Cross-service confused deputy prevention

The confused deputy problem is a security issue where an entity that doesn’t have permission to perform an action can coerce a more-privileged entity to perform the action. In AWS, cross-service impersonation can result in the confused deputy problem. Cross-service impersonation can occur when one service (the calling service) calls another service (the called service). The calling service can be manipulated to use its permissions to act on another customer’s resources in a way it should not otherwise have permission to access.
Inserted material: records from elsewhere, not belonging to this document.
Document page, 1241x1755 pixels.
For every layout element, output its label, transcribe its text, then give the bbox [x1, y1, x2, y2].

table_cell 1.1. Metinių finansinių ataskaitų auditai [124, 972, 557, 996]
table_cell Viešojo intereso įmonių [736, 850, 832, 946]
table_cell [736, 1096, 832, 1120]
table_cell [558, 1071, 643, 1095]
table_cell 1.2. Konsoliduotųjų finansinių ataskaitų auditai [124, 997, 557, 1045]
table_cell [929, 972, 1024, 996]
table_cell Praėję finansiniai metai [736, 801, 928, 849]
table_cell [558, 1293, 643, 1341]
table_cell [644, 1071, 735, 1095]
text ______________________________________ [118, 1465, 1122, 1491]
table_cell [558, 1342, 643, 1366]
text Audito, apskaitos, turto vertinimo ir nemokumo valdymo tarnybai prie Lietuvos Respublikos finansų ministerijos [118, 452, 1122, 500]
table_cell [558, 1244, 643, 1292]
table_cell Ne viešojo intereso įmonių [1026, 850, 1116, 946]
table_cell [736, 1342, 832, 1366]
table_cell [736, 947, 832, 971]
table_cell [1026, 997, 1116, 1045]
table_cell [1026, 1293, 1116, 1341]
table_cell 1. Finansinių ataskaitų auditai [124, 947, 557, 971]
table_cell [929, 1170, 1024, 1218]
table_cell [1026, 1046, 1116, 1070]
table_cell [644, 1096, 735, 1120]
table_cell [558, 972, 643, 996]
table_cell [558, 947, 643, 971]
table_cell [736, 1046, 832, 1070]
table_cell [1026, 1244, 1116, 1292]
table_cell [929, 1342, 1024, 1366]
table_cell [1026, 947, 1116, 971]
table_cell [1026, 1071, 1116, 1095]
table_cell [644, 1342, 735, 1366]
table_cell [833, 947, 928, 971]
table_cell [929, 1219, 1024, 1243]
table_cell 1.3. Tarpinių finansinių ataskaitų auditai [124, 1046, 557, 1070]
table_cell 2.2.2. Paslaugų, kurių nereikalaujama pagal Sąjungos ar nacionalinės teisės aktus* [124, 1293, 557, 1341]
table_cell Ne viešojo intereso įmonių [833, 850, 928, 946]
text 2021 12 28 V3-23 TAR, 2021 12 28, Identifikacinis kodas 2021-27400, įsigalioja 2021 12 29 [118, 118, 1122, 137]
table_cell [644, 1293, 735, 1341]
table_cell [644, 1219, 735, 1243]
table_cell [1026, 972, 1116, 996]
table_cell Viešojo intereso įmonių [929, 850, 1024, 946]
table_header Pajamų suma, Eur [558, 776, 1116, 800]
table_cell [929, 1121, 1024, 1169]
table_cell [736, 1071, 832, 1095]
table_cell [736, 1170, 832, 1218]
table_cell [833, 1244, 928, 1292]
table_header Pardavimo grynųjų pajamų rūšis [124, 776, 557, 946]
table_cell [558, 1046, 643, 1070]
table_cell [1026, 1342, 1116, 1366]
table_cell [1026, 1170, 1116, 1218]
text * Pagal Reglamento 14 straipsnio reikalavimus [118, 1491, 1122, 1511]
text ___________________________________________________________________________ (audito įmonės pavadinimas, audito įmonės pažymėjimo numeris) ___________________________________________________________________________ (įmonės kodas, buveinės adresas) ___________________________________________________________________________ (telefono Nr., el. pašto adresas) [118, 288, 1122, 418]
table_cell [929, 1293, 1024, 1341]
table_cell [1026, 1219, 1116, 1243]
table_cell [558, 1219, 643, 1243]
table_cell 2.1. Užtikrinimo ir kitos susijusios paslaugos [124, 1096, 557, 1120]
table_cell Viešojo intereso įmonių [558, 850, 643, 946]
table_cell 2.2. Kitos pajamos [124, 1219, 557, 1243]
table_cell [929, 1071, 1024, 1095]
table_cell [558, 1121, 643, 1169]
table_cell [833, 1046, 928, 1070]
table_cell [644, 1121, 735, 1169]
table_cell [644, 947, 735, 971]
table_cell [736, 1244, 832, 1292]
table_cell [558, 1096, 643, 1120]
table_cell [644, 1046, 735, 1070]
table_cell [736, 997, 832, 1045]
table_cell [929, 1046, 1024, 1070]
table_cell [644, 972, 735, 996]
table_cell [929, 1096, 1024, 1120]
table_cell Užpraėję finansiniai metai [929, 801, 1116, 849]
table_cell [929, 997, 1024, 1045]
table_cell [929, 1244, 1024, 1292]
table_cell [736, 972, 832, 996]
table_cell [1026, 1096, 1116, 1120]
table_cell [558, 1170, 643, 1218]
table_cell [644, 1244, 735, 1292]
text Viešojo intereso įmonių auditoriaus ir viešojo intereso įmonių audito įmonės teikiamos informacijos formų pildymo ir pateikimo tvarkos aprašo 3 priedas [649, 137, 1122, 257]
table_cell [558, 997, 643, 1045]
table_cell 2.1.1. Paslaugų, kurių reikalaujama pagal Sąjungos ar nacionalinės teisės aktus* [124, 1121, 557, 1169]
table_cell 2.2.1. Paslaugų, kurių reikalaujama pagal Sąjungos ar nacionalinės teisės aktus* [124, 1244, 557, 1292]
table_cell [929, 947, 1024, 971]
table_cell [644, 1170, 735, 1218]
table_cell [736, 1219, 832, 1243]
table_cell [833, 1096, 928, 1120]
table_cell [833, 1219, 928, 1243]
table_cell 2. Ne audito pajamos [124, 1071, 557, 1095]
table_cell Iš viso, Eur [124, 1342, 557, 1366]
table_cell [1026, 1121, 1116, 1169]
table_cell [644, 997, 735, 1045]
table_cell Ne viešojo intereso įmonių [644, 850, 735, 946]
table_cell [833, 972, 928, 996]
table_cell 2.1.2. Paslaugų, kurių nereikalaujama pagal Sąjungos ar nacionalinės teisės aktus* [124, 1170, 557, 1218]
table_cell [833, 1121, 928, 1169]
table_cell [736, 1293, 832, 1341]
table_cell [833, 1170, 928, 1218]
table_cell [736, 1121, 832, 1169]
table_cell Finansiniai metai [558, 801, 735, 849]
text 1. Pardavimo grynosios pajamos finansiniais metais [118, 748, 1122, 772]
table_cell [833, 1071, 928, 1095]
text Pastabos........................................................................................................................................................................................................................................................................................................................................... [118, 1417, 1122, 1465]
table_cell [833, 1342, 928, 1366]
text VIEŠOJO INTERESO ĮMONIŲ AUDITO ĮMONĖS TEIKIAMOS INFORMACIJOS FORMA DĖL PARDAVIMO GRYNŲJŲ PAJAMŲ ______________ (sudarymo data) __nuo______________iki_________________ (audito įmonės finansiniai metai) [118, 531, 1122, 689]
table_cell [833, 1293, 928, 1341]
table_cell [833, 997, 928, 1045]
To prevent this, AWS provides tools that help you protect your data for all services with service principals that have been given access to resources in your account.

We recommend using the aws:SourceArn and aws:SourceAccount global condition context keys in resource policies to limit the permissions that Identity and Access Management (IAM) gives Amazon Forecast access to your resources. If you use both global condition context keys, the aws:SourceAccount value and the account in the aws:SourceArn value must use the same account id when used in the same policy statement.